▶ **Directions for this task**
Your answer should give again, exactly, the lines from the beginning of the entries below through the line containing "Three key metrics". It must contain no pictures.

▶ **Study material**
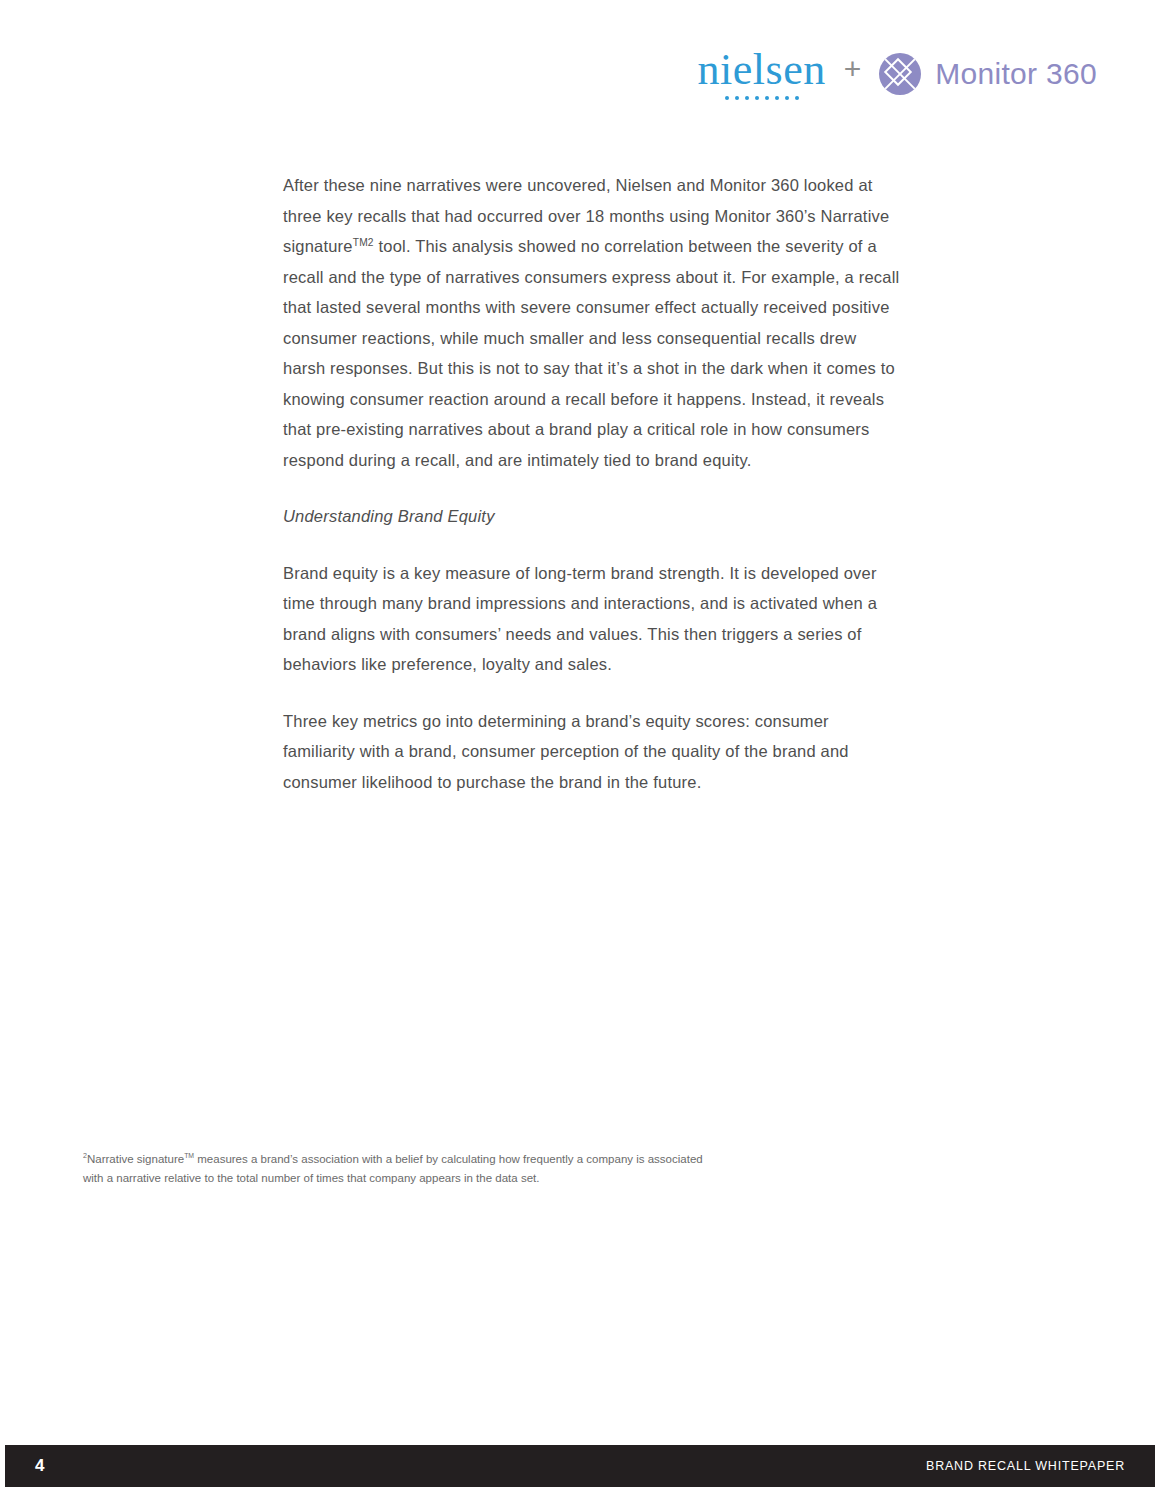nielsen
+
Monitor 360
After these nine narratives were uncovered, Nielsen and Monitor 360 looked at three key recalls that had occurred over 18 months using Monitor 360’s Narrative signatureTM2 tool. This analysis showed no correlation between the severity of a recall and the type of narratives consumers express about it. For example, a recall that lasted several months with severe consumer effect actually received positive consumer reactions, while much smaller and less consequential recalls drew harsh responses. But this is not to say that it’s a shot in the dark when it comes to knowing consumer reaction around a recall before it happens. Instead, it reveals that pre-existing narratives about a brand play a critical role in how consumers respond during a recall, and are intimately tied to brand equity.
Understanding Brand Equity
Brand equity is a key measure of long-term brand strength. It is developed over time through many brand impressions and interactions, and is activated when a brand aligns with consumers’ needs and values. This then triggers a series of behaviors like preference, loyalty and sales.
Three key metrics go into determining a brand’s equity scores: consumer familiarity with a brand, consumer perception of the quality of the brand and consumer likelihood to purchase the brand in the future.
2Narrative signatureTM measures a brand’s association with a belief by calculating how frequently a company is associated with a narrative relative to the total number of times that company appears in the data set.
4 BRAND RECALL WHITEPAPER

▶ **Response**
nielsen
+
Monitor 360
After these nine narratives were uncovered, Nielsen and Monitor 360 looked at three key recalls that had occurred over 18 months using Monitor 360’s Narrative signatureTM2 tool. This analysis showed no correlation between the severity of a recall and the type of narratives consumers express about it. For example, a recall that lasted several months with severe consumer effect actually received positive consumer reactions, while much smaller and less consequential recalls drew harsh responses. But this is not to say that it’s a shot in the dark when it comes to knowing consumer reaction around a recall before it happens. Instead, it reveals that pre-existing narratives about a brand play a critical role in how consumers respond during a recall, and are intimately tied to brand equity.
Understanding Brand Equity
Brand equity is a key measure of long-term brand strength. It is developed over time through many brand impressions and interactions, and is activated when a brand aligns with consumers’ needs and values. This then triggers a series of behaviors like preference, loyalty and sales.
Three key metrics go into determining a brand’s equity scores: consumer familiarity with a brand, consumer perception of the quality of the brand and consumer likelihood to purchase the brand in the future.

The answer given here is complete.